(Page-level text extractions)
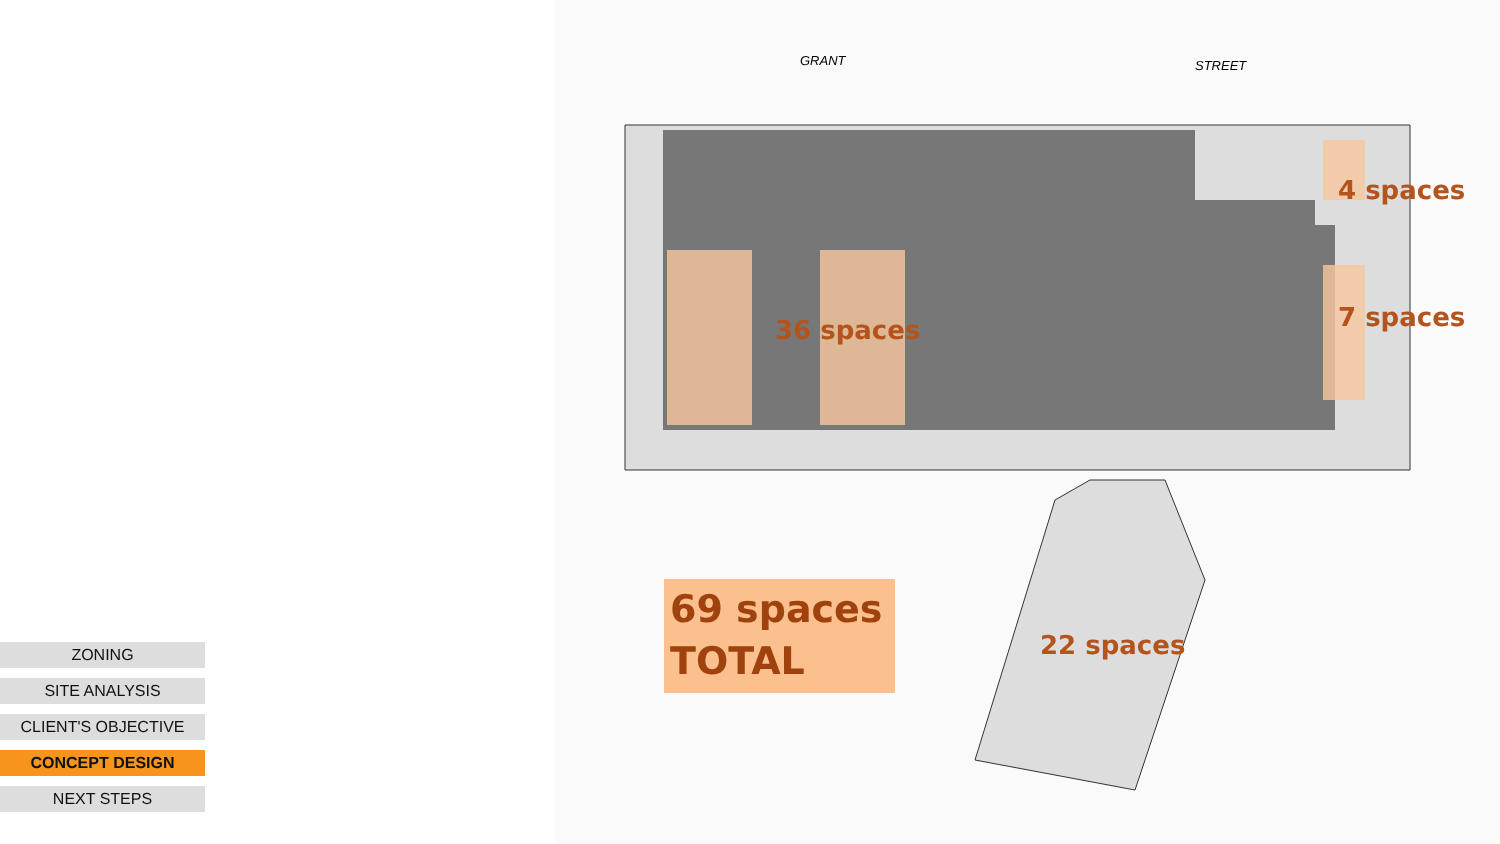GRANT
STREET
4 spaces
7 spaces
36 spaces
22 spaces
69 spaces
TOTAL
ZONING
SITE ANALYSIS
CLIENT'S OBJECTIVE
CONCEPT DESIGN
NEXT STEPS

## What this task involves
Go through the entries and return each line where the word "spaces" appears.

## Solution to the exercise
4 spaces
7 spaces
36 spaces
22 spaces
69 spaces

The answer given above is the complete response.